____ SOURCE DATA

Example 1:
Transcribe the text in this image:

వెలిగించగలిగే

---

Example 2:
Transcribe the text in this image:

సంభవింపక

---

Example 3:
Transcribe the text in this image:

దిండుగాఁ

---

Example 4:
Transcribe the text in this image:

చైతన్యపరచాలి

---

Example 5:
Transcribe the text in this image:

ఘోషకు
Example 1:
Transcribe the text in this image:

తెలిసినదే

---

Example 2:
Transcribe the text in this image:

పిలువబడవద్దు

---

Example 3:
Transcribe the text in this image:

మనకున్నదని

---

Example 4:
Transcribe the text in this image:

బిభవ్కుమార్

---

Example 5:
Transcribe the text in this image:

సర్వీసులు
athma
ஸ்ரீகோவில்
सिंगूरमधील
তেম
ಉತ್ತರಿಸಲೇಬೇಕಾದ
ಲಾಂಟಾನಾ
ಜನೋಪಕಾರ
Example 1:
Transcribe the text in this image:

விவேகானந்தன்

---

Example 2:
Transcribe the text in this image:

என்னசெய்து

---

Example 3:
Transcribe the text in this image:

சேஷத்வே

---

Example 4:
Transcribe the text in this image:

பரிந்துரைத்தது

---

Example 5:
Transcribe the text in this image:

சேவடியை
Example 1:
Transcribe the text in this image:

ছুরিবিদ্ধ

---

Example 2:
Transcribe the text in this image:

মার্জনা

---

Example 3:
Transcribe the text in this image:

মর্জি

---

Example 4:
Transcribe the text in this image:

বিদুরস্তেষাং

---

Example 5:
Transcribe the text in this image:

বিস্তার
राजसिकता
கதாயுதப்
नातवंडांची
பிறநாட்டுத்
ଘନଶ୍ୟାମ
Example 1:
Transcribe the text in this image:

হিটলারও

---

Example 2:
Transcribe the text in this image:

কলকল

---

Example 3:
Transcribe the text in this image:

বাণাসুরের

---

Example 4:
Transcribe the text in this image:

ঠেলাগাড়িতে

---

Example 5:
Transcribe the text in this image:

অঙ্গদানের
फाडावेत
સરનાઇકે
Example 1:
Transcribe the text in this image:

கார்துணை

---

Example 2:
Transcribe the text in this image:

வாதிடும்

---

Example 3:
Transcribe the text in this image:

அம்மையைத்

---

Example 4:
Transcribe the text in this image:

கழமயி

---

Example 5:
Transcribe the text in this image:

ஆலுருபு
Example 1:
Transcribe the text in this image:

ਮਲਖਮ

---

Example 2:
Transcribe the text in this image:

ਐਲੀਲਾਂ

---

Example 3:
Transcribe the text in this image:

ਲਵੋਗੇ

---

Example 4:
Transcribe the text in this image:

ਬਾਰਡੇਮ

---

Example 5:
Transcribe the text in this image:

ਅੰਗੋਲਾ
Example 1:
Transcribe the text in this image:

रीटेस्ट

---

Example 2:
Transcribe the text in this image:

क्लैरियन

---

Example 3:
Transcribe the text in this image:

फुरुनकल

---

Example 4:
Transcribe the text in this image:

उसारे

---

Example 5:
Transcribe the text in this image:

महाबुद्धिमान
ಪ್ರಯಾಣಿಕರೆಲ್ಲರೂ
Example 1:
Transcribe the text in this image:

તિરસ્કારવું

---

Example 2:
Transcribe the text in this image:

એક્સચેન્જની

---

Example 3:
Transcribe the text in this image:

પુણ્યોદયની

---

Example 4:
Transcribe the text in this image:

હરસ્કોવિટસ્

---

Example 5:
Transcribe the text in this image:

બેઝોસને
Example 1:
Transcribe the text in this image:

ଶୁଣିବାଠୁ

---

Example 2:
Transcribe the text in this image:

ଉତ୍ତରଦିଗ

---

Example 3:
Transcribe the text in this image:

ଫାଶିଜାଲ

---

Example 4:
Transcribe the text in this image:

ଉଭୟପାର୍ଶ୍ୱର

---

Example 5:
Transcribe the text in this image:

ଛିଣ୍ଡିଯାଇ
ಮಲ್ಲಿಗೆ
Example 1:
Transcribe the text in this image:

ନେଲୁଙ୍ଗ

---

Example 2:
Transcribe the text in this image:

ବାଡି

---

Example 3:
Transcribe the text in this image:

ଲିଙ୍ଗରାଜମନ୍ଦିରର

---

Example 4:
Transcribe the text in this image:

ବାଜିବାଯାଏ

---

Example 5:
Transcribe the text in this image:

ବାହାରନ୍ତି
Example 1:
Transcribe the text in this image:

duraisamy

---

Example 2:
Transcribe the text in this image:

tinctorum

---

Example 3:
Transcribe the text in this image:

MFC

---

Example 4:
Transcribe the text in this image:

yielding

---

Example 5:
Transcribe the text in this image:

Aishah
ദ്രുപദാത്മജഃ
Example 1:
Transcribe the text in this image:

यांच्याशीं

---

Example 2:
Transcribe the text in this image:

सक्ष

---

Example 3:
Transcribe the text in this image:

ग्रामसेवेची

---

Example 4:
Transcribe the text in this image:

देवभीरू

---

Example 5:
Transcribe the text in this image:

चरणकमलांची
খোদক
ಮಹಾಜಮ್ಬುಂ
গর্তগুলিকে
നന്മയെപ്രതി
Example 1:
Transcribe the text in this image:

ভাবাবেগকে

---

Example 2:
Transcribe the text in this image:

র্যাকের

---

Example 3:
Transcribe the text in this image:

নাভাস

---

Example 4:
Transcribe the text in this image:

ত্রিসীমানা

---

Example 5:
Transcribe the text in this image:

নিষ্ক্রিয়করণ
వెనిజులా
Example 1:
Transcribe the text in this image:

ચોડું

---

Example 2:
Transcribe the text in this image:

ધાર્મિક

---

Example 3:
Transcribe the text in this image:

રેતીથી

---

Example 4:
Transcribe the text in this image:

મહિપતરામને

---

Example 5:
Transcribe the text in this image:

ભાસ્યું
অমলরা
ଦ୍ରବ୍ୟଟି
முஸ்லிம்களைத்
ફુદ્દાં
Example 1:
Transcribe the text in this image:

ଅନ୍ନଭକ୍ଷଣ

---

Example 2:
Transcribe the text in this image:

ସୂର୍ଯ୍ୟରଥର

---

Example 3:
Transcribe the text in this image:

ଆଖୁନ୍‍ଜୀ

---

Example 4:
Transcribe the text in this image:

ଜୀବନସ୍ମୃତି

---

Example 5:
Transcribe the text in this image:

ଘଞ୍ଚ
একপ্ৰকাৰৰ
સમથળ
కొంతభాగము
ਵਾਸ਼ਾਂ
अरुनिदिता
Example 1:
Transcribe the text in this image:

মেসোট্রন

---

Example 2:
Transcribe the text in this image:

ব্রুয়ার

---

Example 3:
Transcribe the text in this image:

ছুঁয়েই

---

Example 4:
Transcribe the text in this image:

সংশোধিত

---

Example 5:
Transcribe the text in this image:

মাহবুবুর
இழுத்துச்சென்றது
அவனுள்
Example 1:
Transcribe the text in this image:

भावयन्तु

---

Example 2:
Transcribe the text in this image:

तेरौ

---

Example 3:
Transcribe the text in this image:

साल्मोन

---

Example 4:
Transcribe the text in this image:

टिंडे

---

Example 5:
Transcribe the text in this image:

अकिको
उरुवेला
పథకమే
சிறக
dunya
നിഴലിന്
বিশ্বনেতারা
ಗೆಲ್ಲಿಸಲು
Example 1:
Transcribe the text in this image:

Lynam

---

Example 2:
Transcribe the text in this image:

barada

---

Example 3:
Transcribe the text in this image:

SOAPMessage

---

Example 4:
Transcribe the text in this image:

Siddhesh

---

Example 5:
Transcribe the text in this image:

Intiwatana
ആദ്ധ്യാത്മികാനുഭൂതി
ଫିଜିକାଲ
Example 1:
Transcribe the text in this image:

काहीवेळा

________

An exact restatement of the data is required.

YOUR SOLUTION.
Example 1:
Transcribe the text in this image:

వెలిగించగలిగే

---

Example 2:
Transcribe the text in this image:

సంభవింపక

---

Example 3:
Transcribe the text in this image:

దిండుగాఁ

---

Example 4:
Transcribe the text in this image:

చైతన్యపరచాలి

---

Example 5:
Transcribe the text in this image:

ఘోషకు
Example 1:
Transcribe the text in this image:

తెలిసినదే

---

Example 2:
Transcribe the text in this image:

పిలువబడవద్దు

---

Example 3:
Transcribe the text in this image:

మనకున్నదని

---

Example 4:
Transcribe the text in this image:

బిభవ్కుమార్

---

Example 5:
Transcribe the text in this image:

సర్వీసులు
athma
ஸ்ரீகோவில்
सिंगूरमधील
তেম
ಉತ್ತರಿಸಲೇಬೇಕಾದ
ಲಾಂಟಾನಾ
ಜನೋಪಕಾರ
Example 1:
Transcribe the text in this image:

விவேகானந்தன்

---

Example 2:
Transcribe the text in this image:

என்னசெய்து

---

Example 3:
Transcribe the text in this image:

சேஷத்வே

---

Example 4:
Transcribe the text in this image:

பரிந்துரைத்தது

---

Example 5:
Transcribe the text in this image:

சேவடியை
Example 1:
Transcribe the text in this image:

ছুরিবিদ্ধ

---

Example 2:
Transcribe the text in this image:

মার্জনা

---

Example 3:
Transcribe the text in this image:

মর্জি

---

Example 4:
Transcribe the text in this image:

বিদুরস্তেষাং

---

Example 5:
Transcribe the text in this image:

বিস্তার
राजसिकता
கதாயுதப்
नातवंडांची
பிறநாட்டுத்
ଘନଶ୍ୟାମ
Example 1:
Transcribe the text in this image:

হিটলারও

---

Example 2:
Transcribe the text in this image:

কলকল

---

Example 3:
Transcribe the text in this image:

বাণাসুরের

---

Example 4:
Transcribe the text in this image:

ঠেলাগাড়িতে

---

Example 5:
Transcribe the text in this image:

অঙ্গদানের
फाडावेत
સરનાઇકે
Example 1:
Transcribe the text in this image:

கார்துணை

---

Example 2:
Transcribe the text in this image:

வாதிடும்

---

Example 3:
Transcribe the text in this image:

அம்மையைத்

---

Example 4:
Transcribe the text in this image:

கழமயி

---

Example 5:
Transcribe the text in this image:

ஆலுருபு
Example 1:
Transcribe the text in this image:

ਮਲਖਮ

---

Example 2:
Transcribe the text in this image:

ਐਲੀਲਾਂ

---

Example 3:
Transcribe the text in this image:

ਲਵੋਗੇ

---

Example 4:
Transcribe the text in this image:

ਬਾਰਡੇਮ

---

Example 5:
Transcribe the text in this image:

ਅੰਗੋਲਾ
Example 1:
Transcribe the text in this image:

रीटेस्ट

---

Example 2:
Transcribe the text in this image:

क्लैरियन

---

Example 3:
Transcribe the text in this image:

फुरुनकल

---

Example 4:
Transcribe the text in this image:

उसारे

---

Example 5:
Transcribe the text in this image:

महाबुद्धिमान
ಪ್ರಯಾಣಿಕರೆಲ್ಲರೂ
Example 1:
Transcribe the text in this image:

તિરસ્કારવું

---

Example 2:
Transcribe the text in this image:

એક્સચેન્જની

---

Example 3:
Transcribe the text in this image:

પુણ્યોદયની

---

Example 4:
Transcribe the text in this image:

હરસ્કોવિટસ્

---

Example 5:
Transcribe the text in this image:

બેઝોસને
Example 1:
Transcribe the text in this image:

ଶୁଣିବାଠୁ

---

Example 2:
Transcribe the text in this image:

ଉତ୍ତରଦିଗ

---

Example 3:
Transcribe the text in this image:

ଫାଶିଜାଲ

---

Example 4:
Transcribe the text in this image:

ଉଭୟପାର୍ଶ୍ୱର

---

Example 5:
Transcribe the text in this image:

ଛିଣ୍ଡିଯାଇ
ಮಲ್ಲಿಗೆ
Example 1:
Transcribe the text in this image:

ନେଲୁଙ୍ଗ

---

Example 2:
Transcribe the text in this image:

ବାଡି

---

Example 3:
Transcribe the text in this image:

ଲିଙ୍ଗରାଜମନ୍ଦିରର

---

Example 4:
Transcribe the text in this image:

ବାଜିବାଯାଏ

---

Example 5:
Transcribe the text in this image:

ବାହାରନ୍ତି
Example 1:
Transcribe the text in this image:

duraisamy

---

Example 2:
Transcribe the text in this image:

tinctorum

---

Example 3:
Transcribe the text in this image:

MFC

---

Example 4:
Transcribe the text in this image:

yielding

---

Example 5:
Transcribe the text in this image:

Aishah
ദ്രുപദാത്മജഃ
Example 1:
Transcribe the text in this image:

यांच्याशीं

---

Example 2:
Transcribe the text in this image:

सक्ष

---

Example 3:
Transcribe the text in this image:

ग्रामसेवेची

---

Example 4:
Transcribe the text in this image:

देवभीरू

---

Example 5:
Transcribe the text in this image:

चरणकमलांची
খোদক
ಮಹಾಜಮ್ಬುಂ
গর্তগুলিকে
നന്മയെപ്രതി
Example 1:
Transcribe the text in this image:

ভাবাবেগকে

---

Example 2:
Transcribe the text in this image:

র্যাকের

---

Example 3:
Transcribe the text in this image:

নাভাস

---

Example 4:
Transcribe the text in this image:

ত্রিসীমানা

---

Example 5:
Transcribe the text in this image:

নিষ্ক্রিয়করণ
వెనిజులా
Example 1:
Transcribe the text in this image:

ચોડું

---

Example 2:
Transcribe the text in this image:

ધાર્મિક

---

Example 3:
Transcribe the text in this image:

રેતીથી

---

Example 4:
Transcribe the text in this image:

મહિપતરામને

---

Example 5:
Transcribe the text in this image:

ભાસ્યું
অমলরা
ଦ୍ରବ୍ୟଟି
முஸ்லிம்களைத்
ફુદ્દાં
Example 1:
Transcribe the text in this image:

ଅନ୍ନଭକ୍ଷଣ

---

Example 2:
Transcribe the text in this image:

ସୂର୍ଯ୍ୟରଥର

---

Example 3:
Transcribe the text in this image:

ଆଖୁନ୍‍ଜୀ

---

Example 4:
Transcribe the text in this image:

ଜୀବନସ୍ମୃତି

---

Example 5:
Transcribe the text in this image:

ଘଞ୍ଚ
একপ্ৰকাৰৰ
સમથળ
కొంతభాగము
ਵਾਸ਼ਾਂ
अरुनिदिता
Example 1:
Transcribe the text in this image:

মেসোট্রন

---

Example 2:
Transcribe the text in this image:

ব্রুয়ার

---

Example 3:
Transcribe the text in this image:

ছুঁয়েই

---

Example 4:
Transcribe the text in this image:

সংশোধিত

---

Example 5:
Transcribe the text in this image:

মাহবুবুর
இழுத்துச்சென்றது
அவனுள்
Example 1:
Transcribe the text in this image:

भावयन्तु

---

Example 2:
Transcribe the text in this image:

तेरौ

---

Example 3:
Transcribe the text in this image:

साल्मोन

---

Example 4:
Transcribe the text in this image:

टिंडे

---

Example 5:
Transcribe the text in this image:

अकिको
उरुवेला
పథకమే
சிறக
dunya
നിഴലിന്
বিশ্বনেতারা
ಗೆಲ್ಲಿಸಲು
Example 1:
Transcribe the text in this image:

Lynam

---

Example 2:
Transcribe the text in this image:

barada

---

Example 3:
Transcribe the text in this image:

SOAPMessage

---

Example 4:
Transcribe the text in this image:

Siddhesh

---

Example 5:
Transcribe the text in this image:

Intiwatana
ആദ്ധ്യാത്മികാനുഭൂതി
ଫିଜିକାଲ
Example 1:
Transcribe the text in this image:

काहीवेळा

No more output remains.